Os digo que éste descendió a su casa justificado antes que el otro; porque cualquiera que se enaltece, será humillado; y el que se humilla será enaltecido.” Lucas 18:14
Queridos amigos, ¿cuánto de fariseo tenemos cada uno de nosotros en nuestros corazones? Solo Dios lo sabe.
Solemos criticar, por ejemplo a los políticos, manifestamos nuestro descontento ante su accionar. Nos encanta decir lo pillos y mentirosos que son y la barbaridad que eso representa, si pudiéramos nos rasgaríamos las vestiduras y pusiéramos ceniza sobre nuestras cabezas, sacando a flote el fariseo que llevamos dentro de nosotros, como si nuestro comportamiento personal, visto a través de los ojos de Dios, fuese superior al de los criticados políticos.
Por supuesto que el impacto que los políticos generan sobre la sociedad y el país es por demás superior al que un ciudadano de a pie podría generar en toda su vida.
Es obvio que la gran mayoría no somos ni tan pillos ni tan mentirosos como los políticos, pero desde la perspectiva espiritual no somos mejores que aquellos sobre los cuales vertimos tan dura crítica, estamos tan contaminados por el pecado como ellos.
La diferencia se encuentra en el corazón de las personas.
En el escenario de esta historia se encuentran dos personas diametralmente opuestas: un cobrador de impuestos y un fariseo.
Los publicanos eran vistos por sus compatriotas judíos como la escoria de la sociedad, eran traidores e inmorales ante sus ojos. Dicho en otras palabras se los consideraba entre los peores pecadores, porque explotaban a las personas para cobrarles los impuestos para los romanos.
Los fariseos eran una secta de religiosos que propendían a mostrar perfección externa en su afán por cumplir la ley. Según ellos su justicia propia los llevaba al cielo, se caracterizaban por ser muy críticos de todos los que no eran como ellos.
Se podría pensar que el fariseo por ser religioso era un mejor hombre que el publicano, y es lo que el común de las personas piensa. Influenciada por el aspecto externo la gente no suele (y no puede) valorar el corazón de las personas.
Si ven alguien de mandil blanco el paradigma dice que debe ser médico, aunque podría ser heladero. Las personas elegantemente vestidas generan mayor confianza que alguien que viste parcamente, y de esa manera se confirma el dicho que «las apariencias engañan».
En apariencia el publicano no podía tener un corazón arrepentido, y en apariencia el fariseo era un hombre bueno y justo.
Sin embargo Jesús, quien escudriña los corazones, evidenció el corazón arrepentido y humilde del recaudador de impuestos en contraposición al del fariseo que era orgulloso y confiaba en sí mismo como justo y además menospreciaba a los que en su criterio no se acercaban a su medida.
La lección que Jesucristo nos enseña es que el publicano se fue a casa justificado y el fariseo no.
El publicano fue justificado por fe y no por obras, por su actitud genuinamente arrepentida y humilde delante de Dios. Fue perdonado por su arrepentimiento del pecado y por la fe que puso en Dios al suplicarle su misericordia y su perdón.

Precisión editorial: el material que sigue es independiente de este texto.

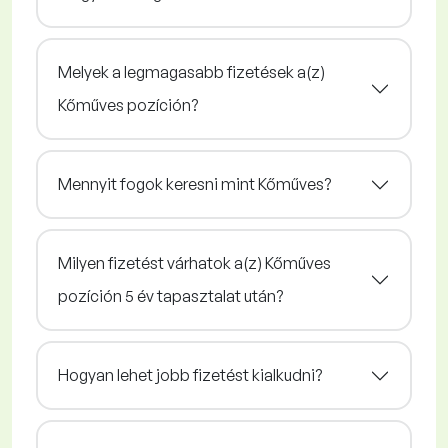
Melyek a legmagasabb fizetések a(z)
Kőműves pozíción?
Mennyit fogok keresni mint Kőműves?
Milyen fizetést várhatok a(z) Kőműves
pozíción 5 év tapasztalat után?
Hogyan lehet jobb fizetést kialkudni?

El fariseo no fue justificado porque no demostró tener fe ni del tamaño de una semilla de mostaza, su confianza estaba totalmente centrada en las obras que él realizaba, según su propia opinión, su salvación dependía del nivel de fuerzas propias que podía poner para cumplir la ley. Tampoco tenía ojos espirituales para ver que había pecado en él como para arrepentirse
Pablo explica en Romanos 3:28 que no es por obras, sino por fe: “Concluimos, pues, que el hombre es justificado por fe sin las obras de la ley”.
Muchos piensan que siendo buenitos pueden ser justificados, hacer las buenas obras de la ley para ellos es el objetivo. Ésta era la actitud errada del fariseo, que lo estaba conduciendo a la perdición.
Quien a la verdad fue justificado por gracia y misericordia de Dios era el publicano.
¿Qué hizo el publicano pecador que el religioso fariseo no hizo?
El apóstol Pablo nos da la respuesta en Romanos 4:5-8: “mas el que no obra, sino cree en aquel que justifica al impío, su fe le es contada por justicia. Como también David habla de la bienaventuranza del hombre a quien Dios atribuye justicia sin obras, diciendo: bienaventurados aquellos cuyas iniquidades son perdonadas, y cuyos pecados son cubiertos. Bienaventurado el varón a quien el Señor no inculpa de pecado”.
El publicano se arrepintió y se convirtió, él reconoció en su corazón humildemente que era un pecador y le pidió a Dios perdón y misericordia, el resultado de su fe fue su justificación.
Tengan un lindo día siguiendo el camino de Jesucristo.